Исабель казалось, что приступ продолжался очень долго, но на самом деле он продолжался всего несколько минут, и вот уже тело Шона распласталось на камнях – обмякшее, скользкое, как у рыбы. Его закатившиеся под лоб глаза, которые только что смотрели в какой-то другой мир, приняли нормальное положение, но были остекленевшими и пустыми. Прошло еще несколько мгновений, и Шон резко втянул ртом воздух. Он силился заговорить, но не мог. Когда же ему удалось наконец произнести ее имя, оно прозвучало так невнятно, словно во рту у него оказался чей-то чужой, чудовищно распухший язык, которым Шон совершенно не мог управлять.

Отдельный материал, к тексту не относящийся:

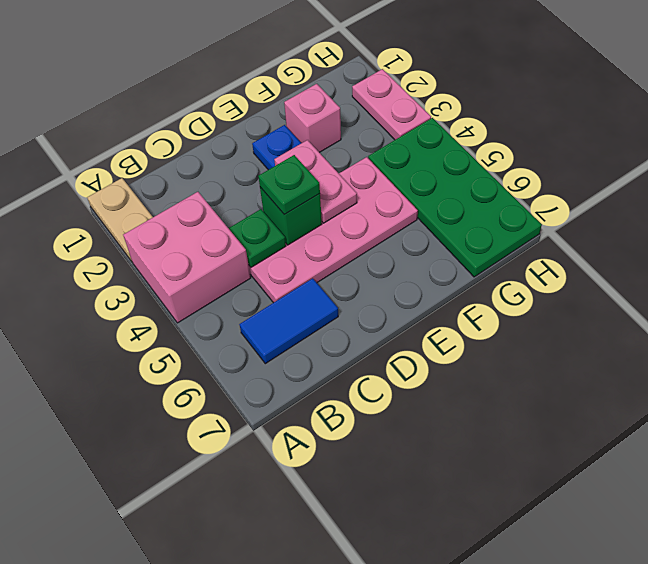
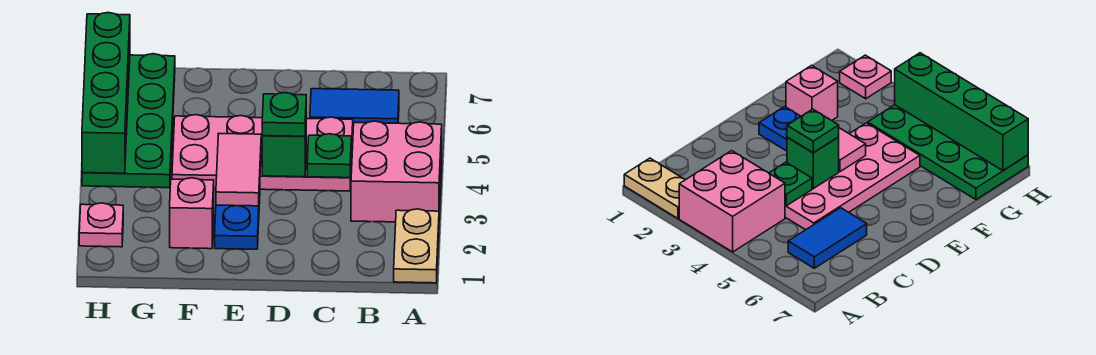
pink 1x2 plate [274,140,357,223] -> pink 1x2 tile [216,134,261,206]
pink 1x2 plate [352,69,431,140] -> pink 1x1 plate [79,203,123,247]
none -> green 1x4 brick [82,13,130,173]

Исабель помогла ему подняться. Шон был таким легким и слабым, что казалось – даже самый слабый ветерок способен унести его в океан. На узкий каменный уступ над их головами опустилось несколько чаек; они поглядывали в сторону детей и ждали дождя, который должен был начаться с минуты на минуту. И когда, поддерживая спотыкавшегося на каждом шагу брата, Исабель выбралась наконец на неровную каменистую тропу, которая вела через весь остров к дому, небеса действительно разверзлись. Как часто бывало, поначалу дождь имел вид колеблющихся вдалеке полотнищ падающей воды, которые то сходились, то расходились, соединяя небо и море и заволакивая горизонт сплошной серой мглой, отгораживавшей остров от всего остального мира. Потом они надвинулись на остров, и начался ливень. Шон, спотыкаясь, ковылял по тропе, поддерживаемый сестрой; каждый шаг он делал словно впервые, точь-в-точь как человек, который только что научился ходить. Во время дождя остров сделался еще тише и безлюднее, чем всегда, и сквозь эту тишину брат и сестра медленно брели домой. Их школьные ранцы так и остались под стеной; в углублении в земле уже собралась порядочная лужа, но Исабель слишком спешила вернуться к отцу и матери, которые уже начали за них беспокоиться.
В доме – стоило только Исабель отпустить руки – Шон мешком повалился на выложенный каменными плитками пол. Вскрикнув, Маргарет Гор наклонилась, чтобы помочь ему, но муж ее опередил. Подхватив тело сына на руки, он легко поднял его и отнес в постель. Исабель осталась в кухне. Усталая, промокшая до нитки, она тоже опустилась на пол; у нее не хватило сил, даже чтобы убрать с лица прилипшие к нему длинные темные волосы, но мать уже бросилась к ней, засыпая вопросами. Что случилось? Что, ради всего святого, с ними случилось?